As for the experienced sonologist, a transthoracic echocardiography may find continuous turbulent flow in the pulmonary artery during the diastolic phase in the short axis view. Small or moderate CPFs are often missed by most sonologists. Furthermore, it is difficult to find the origin of the turbulent color flow. Generally, the CPFs are detected by the multidetector computed tomography (MDCT) and coronary angiography. MDCT is a noninvasive imaging technique that has been successfully utilized for visualization of the unilateral and multilateral fistulas and for the diagnosis of coronary artery anomalies [6, 7]. Coronary angiography remains the gold standard method for CPFs, and it can be used to evaluate the size, number of fistulas, and anatomical features of the fistulous tract [8].
The results of the CPFs’ origin were inconsistent. The right coronary artery, or its branches, was the site of the fistula in 50–55% of cases. Additionally, the left coronary artery was involved in about 35–40%, and both the coronaries were involved in 5–10% [9]. However, some studies reported that most of them originated from the proximal LAD [10, 11]. The CPFs seldom cause symptoms in the first 2 decades of life, but after that, the symptoms and complications may likely increase, including dyspnea, angina, endocarditis, arrhythmias, high output cardiac failure, myocardial ischemia, thrombosis or myocardial infarction.
In our case, palpitations and chest tightness were the chief complaints of the patient. We speculated that these symptoms may be associated with increased pulmonary blood flow and dysplasia of distal LAD. The steal phenomenon arousing from the CPFs was controversial. The coronary steal theory is that runoff from a comparatively large proximal arterial segment occurs preferentially through a lower resistance vascular bed (like a fistula), which reduces the flow to the higher resistance nutrient coronary branches. The hemodynamic balance between the fistulous runoff and the nutrient branches improves when the cardiac load is increased (which causes coronary arteriolar vasodilation), to the extent that effort related angina or ischemia is usually absent. In addition, if functional ischemia or infarction does occur in a patient with a coronary fistula, this is generally the result either of coronary occlusive disease in the nutrient branches or of fistulous tract degeneration [12]. However, the previous view was challenged. Some studies supported that the CPFs cause cause myocardial ischemia [13] an ipsilateral myocardial infarction in the absence of an obstructive CAD due to the coronary steal phenomenon [14] or association with a thrombotic CAD [15]. Despite a debate about the occurrence of the continuous steal phenomenon in the CPFs, FFR remains a promising diagnostic technique that has recently been reported to successfully depict the coronary steal phenomenon. In the CPFs, despite the presence of normal pulmonary artery pressure and small magnitude left-to-right shunt, a myocardial infarction can still develop without the stenotic CAD [14]. Accurate functional evaluation of the CPFs using the FFR measurement under maximal hyperemia of the distal segment of the nutrient coronary artery during temporary balloon occlusion of the fistulous vessel demonstrated the steal phenomenon.
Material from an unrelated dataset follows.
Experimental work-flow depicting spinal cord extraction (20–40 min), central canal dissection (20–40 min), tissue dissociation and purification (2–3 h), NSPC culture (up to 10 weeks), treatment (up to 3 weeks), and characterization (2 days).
In the past, the treatment of CPF patients depends on the size and anatomic features of the fistula, presence of symptoms, patient’s age, and presence of other cardiovascular diseases. Symptomatic fistula should be occluded by percutaneous intervention or by surgical ligation. Further, occlusion is reasonable for the management of patients with moderate or large coronary artery fistulae without clinical symptoms [16]. Nevertheless, the best approach to the asymptomatic CPFs remains controversial. Nonetheless, at present, we possess a new tool to assess the hemodynamic significance of coronary artery fistulas.